Pour le reste, le jeu garde la grande majorité des systèmes, à deux exceptions près : la première étant les phases de vie scolaire de Rean Schwarzer, notre protagoniste principal qui accompagnera la classe VII. Durant ces phases rappelant un Persona, le joueur impliqué aura à cœur de parler à tout le monde, à régler leurs problèmes sous forme de petites quêtes généralement pas très développées, accompagnées de l'exploration d'un court donjon. D'autres phases nous enverront sur le terrain dans les villes alentours, et seront l'occasion (enfin) de faire évoluer le scénario. Il faut quand même noter que les élèves de la classe VII ont tous (ou presque) un background et une personnalité soignée (bien que très stéréotypée) qu'on apprendra à aimer petit à petit. Leurs relations font pour beaucoup dans le plaisir de jeu.
Ce découpage en phases distinctes a un défaut cruel, le manque de rythme général de l'aventure et le cloisonnement de celles-ci, qui de fait invite bien moins au voyage que TitS. On est sans arrêt transbahuté en train sans vraiment pouvoir aller flâner dans d'autres contrées ni revisiter les villes, et donc incapable (toujours par comparaison) de reparler aux PNJ pour voir ce qu'ils deviennent. Dommage car c'était un très bon point de TitS, cette façon de proposer un univers persistant demandant de s'intéresser à la vie des personnages ne prenant pas part à l'action mais la subissant. Seuls les élèves de l'école qu'on fréquentera avec assiduité ont droit à ce traitement. C'est déjà ça mais le jeu ressemble désormais à une aventure sur rails.
L'autre vraie nouveauté concernera le système de combat, qui s'il reste dans la droite ligne des précédents volets, est accompagné d'un système de Master Quartz. Il s'agit là de cristaux équipables, comme les autres, mais qui boosteront en plus les statistiques des persos, leur donneront plusieurs Arts et passifs utiles et bien marqués (boost d'attaque pendant x tours, améliorations d'état etc.) et surtout gagneront de l'expérience au fil des combats. Un apport louable qui améliore cette sensation de pouvoir accommoder chaque personnage à sa manière et selon ses gouts : faire de Rean un monstre de vitesse et d'esquive ou l'orienter plus bourrin, par exemple.

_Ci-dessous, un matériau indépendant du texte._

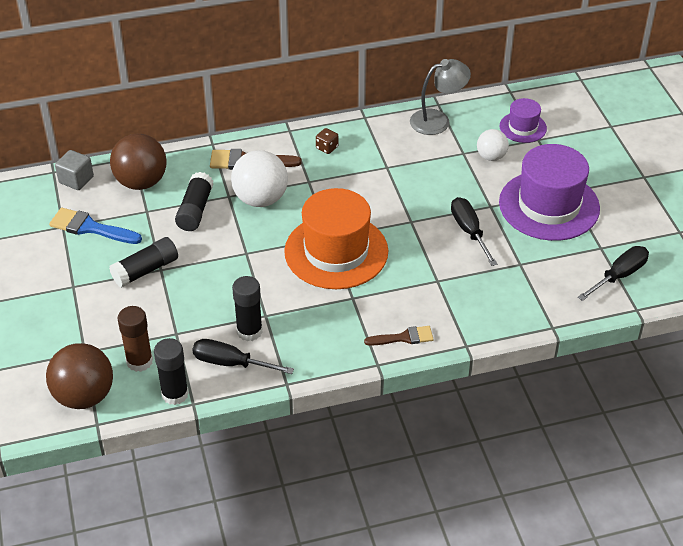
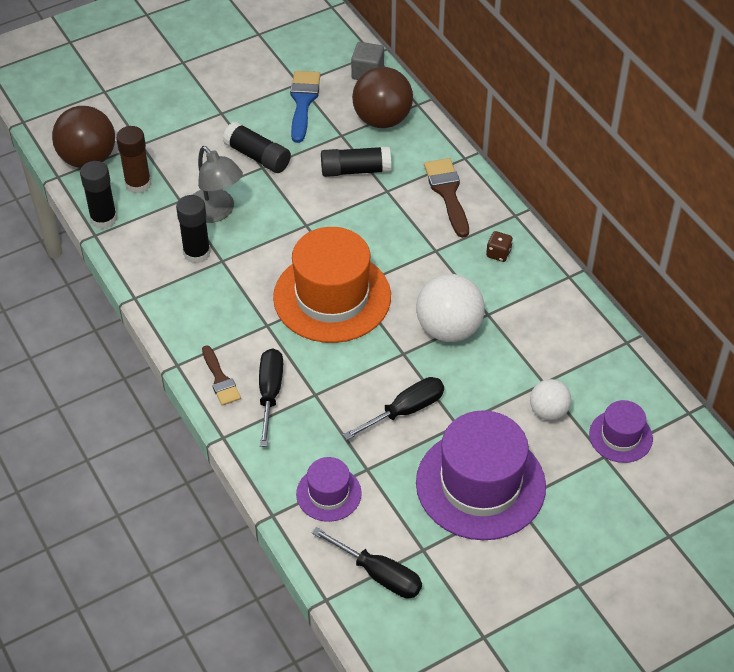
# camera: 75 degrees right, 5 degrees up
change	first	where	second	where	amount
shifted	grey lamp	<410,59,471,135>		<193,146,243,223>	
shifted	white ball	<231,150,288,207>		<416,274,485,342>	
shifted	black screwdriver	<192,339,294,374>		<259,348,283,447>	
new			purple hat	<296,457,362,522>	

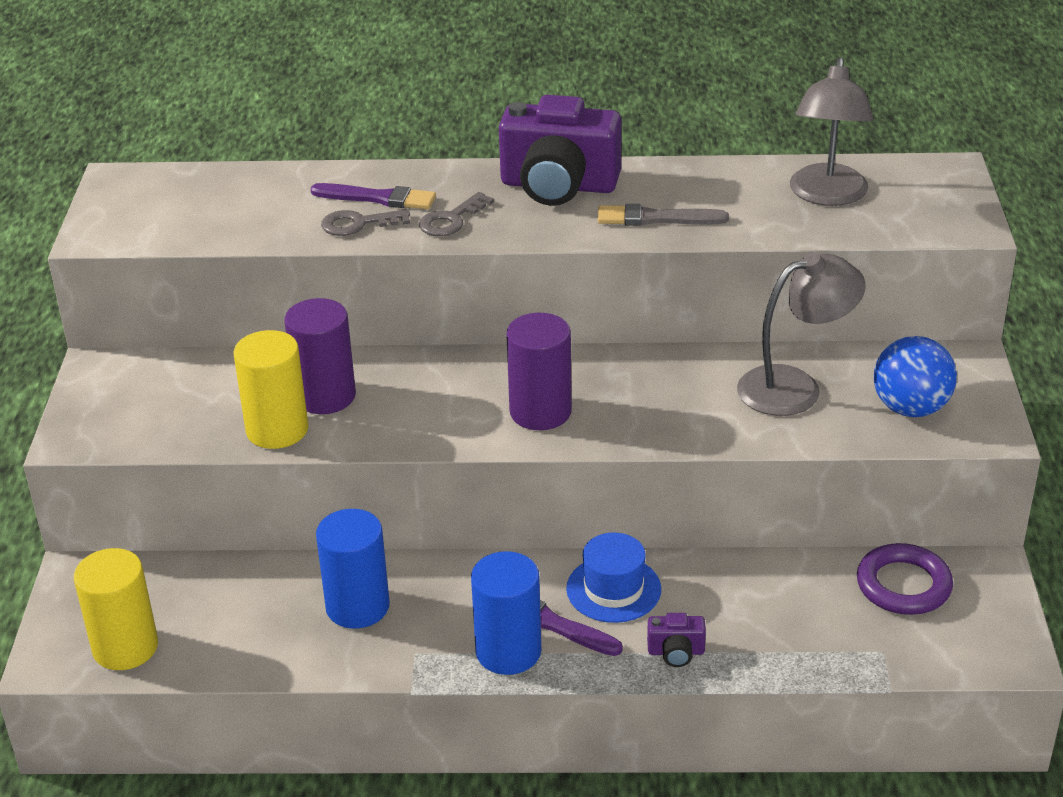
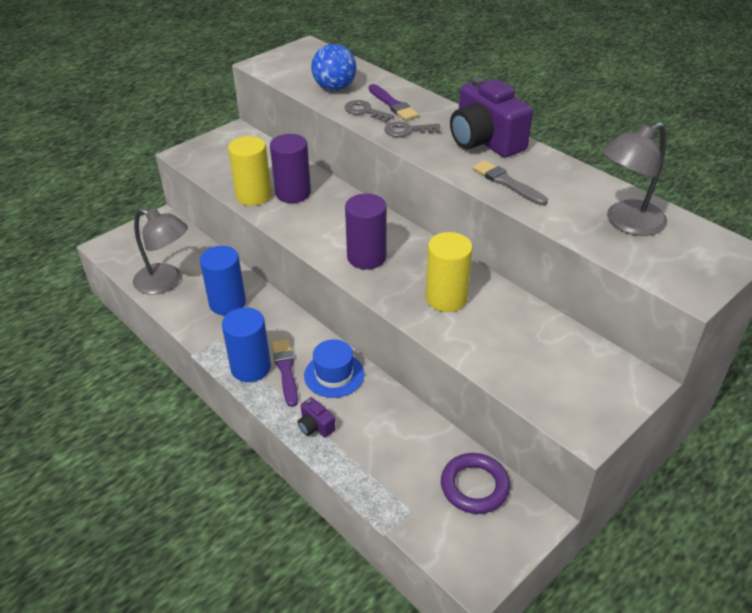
# camera: 45 degrees right, 5 degrees up
change	first	where	second	where	amount
shifted	grey lamp	<737,252,866,416>		<133,208,188,295>	
shifted	blue ball	<874,336,957,417>		<311,44,356,91>	
shifted	yellow cylinder	<74,548,158,670>		<426,232,473,312>	

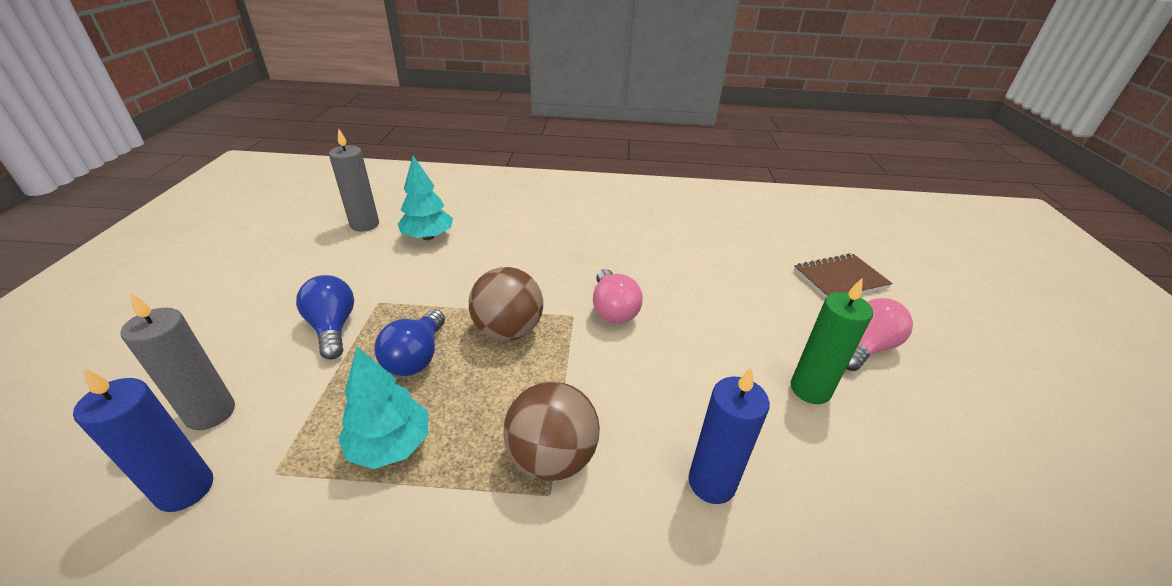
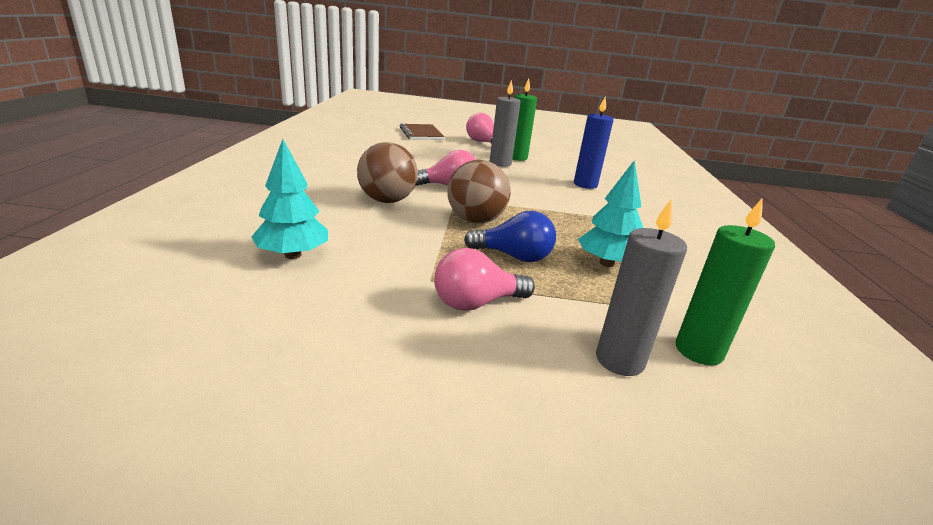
# camera: 90 degrees left, 10 degrees down
change	first	where	second	where	amount
shifted	grey candle	<329,128,379,232>		<489,80,521,167>	
repainted	blue light bulb	<296,275,354,359>	pink light bulb	<434,248,535,311>	
repainted	blue candle	<73,368,213,512>	green candle	<675,199,775,365>	
shifted	brown ball	<503,381,600,481>		<357,142,418,203>	

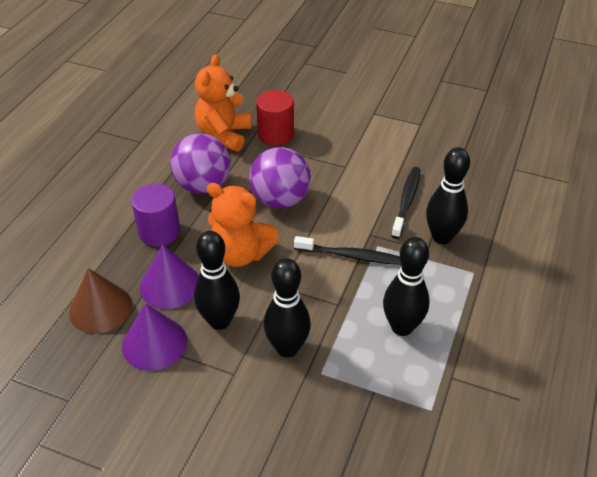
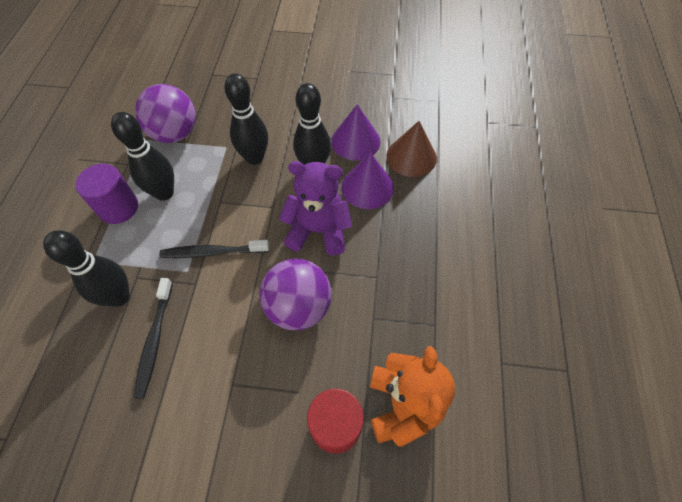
# camera: 165 degrees right, 15 degrees up
change	first	where	second	where	amount
shifted	purple ball	<170,133,231,194>		<135,84,196,143>	
repainted	orange teddy bear	<207,183,279,267>	purple teddy bear	<279,161,352,255>	
shifted	purple cylinder	<131,184,180,247>		<75,164,138,224>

Seulement là encore, un double effet kiss kool : Les Arts sont désormais fixés à divers quartz, et non la résultante des forces élémentaires associées à ceux-ci. C'est certes plus simple, mais on perd beaucoup en souplesse puisque les quartz disponibles au début de jeu sont peu nombreux. Mais pire, les Arts eux-mêmes perdent très nettement en utilité, tant les Crafts (techniques spéciales) leur sont supérieurs en tout point de vue : facilement utilisables (les CP remontent vite), bien plus rapides à l'utilisation, et surtout beaucoup plus puissants surtout au début du jeu. Un déséquilibre qui relègue les "mages" au rang de soigneurs ou soutien.
Je m’arrête là, Trails of Cold Steel est un bon jeu, pas aussi excellent que les TitS mais une histoire agréable à suivre malgré quelques longueurs et mauvais choix de game design. C'est en tout cas un épisode à faire pour qui aime la série ou les RPG solides mais bavards (très bavards, même si le doublage anglais est très inégal), en j'en attends la suite avec impatience.